Document text

***

Ward also said state officials will have to address a federal lawsuit against the state for running a prison system that is unconstitutional because of the way it handles mental health issues.
And the state is facing a heroin “epidemic,” Ward said.
“This is not just a Shelby County issue; it’s a statewide issue,” he said.
The Alabama Legislature will reconvene Feb. 7 in Montgomery.
Rep. April Weaver (R-Brierfield) said the Legislature’s work will depend largely on what happens in Washington, D.C. with the incoming administration of Donald Trump, especially related to calls for repealing the Affordable Care Act.
“You can’t just repeal it without replacing it,” Weaver said. “That’s a wait and see game.”
Rep. Jim Carns (R-Birmingham)said Alabama could come under a consent decree because of the prison system and added that Jefferson County’s bankruptcy was the result of a consent decree.
“We do not need the state of Alabama to come under a consent decree because of the prison system,” Carns said.
Sen. Jabo Waggoner (R-Vestavia Hills) said he spends most of his time on his work as chairman of the Senate’s Rules Committee.
“It’s really the last stop,” Waggoner said. “It determines which bills will go to the floor for debate.”

***

Given request A
According to the Alabama Legislature article, when and where will the Legislature reconvene?
Given request B
Rewrite the stretch of the Alabama Legislature article from "Ward also said" through "mental health issues.", putting "psychiatric care" in place of "mental health issues".
The records that come next are not needed for anything here.

(A few records)
***

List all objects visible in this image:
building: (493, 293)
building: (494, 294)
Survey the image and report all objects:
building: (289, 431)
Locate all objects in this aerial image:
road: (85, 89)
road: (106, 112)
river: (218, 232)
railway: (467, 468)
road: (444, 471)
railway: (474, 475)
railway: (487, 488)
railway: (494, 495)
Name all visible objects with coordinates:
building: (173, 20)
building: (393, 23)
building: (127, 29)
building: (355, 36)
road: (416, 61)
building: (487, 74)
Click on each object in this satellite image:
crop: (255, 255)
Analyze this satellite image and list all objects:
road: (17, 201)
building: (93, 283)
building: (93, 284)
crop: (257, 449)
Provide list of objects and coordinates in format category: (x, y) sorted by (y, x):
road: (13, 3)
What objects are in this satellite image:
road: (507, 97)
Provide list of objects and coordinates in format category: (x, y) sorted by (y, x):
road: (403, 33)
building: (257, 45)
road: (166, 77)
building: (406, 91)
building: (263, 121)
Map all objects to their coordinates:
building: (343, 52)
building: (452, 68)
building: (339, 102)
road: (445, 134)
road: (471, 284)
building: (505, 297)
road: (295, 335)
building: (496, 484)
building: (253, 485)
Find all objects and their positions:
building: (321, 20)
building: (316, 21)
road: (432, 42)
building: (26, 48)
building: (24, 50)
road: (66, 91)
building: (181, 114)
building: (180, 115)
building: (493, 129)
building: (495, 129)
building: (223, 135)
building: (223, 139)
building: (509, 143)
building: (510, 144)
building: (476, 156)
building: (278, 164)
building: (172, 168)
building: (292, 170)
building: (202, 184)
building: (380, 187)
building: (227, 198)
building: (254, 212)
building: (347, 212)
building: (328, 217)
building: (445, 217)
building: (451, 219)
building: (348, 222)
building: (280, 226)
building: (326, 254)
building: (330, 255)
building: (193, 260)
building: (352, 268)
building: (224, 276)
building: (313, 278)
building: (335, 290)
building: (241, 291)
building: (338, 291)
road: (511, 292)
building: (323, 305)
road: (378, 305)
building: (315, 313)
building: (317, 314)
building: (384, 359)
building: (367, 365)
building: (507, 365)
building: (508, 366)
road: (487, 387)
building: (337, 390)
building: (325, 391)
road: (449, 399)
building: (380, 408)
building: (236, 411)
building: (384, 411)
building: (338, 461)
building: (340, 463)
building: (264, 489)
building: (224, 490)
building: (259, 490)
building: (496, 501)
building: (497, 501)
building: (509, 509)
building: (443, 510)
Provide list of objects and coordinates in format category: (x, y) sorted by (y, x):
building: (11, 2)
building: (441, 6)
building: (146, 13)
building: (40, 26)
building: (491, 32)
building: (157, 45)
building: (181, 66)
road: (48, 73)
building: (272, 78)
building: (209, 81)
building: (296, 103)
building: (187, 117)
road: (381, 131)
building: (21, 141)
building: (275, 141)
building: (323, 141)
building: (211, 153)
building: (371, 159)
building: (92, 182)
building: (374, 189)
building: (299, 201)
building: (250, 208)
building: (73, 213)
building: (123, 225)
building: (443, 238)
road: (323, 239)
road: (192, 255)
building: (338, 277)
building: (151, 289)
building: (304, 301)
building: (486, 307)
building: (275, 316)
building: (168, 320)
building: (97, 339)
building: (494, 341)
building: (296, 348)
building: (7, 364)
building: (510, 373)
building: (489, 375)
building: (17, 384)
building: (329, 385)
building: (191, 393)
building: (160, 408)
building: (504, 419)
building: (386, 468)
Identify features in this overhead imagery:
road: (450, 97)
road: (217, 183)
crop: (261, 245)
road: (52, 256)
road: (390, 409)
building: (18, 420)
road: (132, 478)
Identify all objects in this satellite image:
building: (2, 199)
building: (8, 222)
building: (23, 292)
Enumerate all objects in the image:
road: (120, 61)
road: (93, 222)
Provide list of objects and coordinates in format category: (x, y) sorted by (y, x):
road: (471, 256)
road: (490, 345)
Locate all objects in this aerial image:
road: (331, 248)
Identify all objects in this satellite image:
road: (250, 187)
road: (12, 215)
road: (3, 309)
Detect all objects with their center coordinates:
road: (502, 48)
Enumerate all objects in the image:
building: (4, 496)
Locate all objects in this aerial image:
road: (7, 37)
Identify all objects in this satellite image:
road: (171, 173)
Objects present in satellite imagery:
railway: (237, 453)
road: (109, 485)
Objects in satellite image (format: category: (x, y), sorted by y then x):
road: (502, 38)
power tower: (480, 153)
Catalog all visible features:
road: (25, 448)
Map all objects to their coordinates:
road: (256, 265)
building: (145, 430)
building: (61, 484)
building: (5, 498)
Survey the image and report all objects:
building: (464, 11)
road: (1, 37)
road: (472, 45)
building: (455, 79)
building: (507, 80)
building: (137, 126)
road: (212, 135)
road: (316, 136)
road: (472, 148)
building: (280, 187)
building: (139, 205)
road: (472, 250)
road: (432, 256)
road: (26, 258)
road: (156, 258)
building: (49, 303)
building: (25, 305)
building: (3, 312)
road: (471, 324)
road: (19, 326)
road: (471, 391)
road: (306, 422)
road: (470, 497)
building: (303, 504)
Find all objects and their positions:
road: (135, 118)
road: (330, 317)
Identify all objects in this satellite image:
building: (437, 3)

***

Written solution A
Feb. 7 in Montgomery.

Written solution B
Ward also said state officials will have to address a federal lawsuit against the state for running a prison system that is unconstitutional because of the way it handles psychiatric care.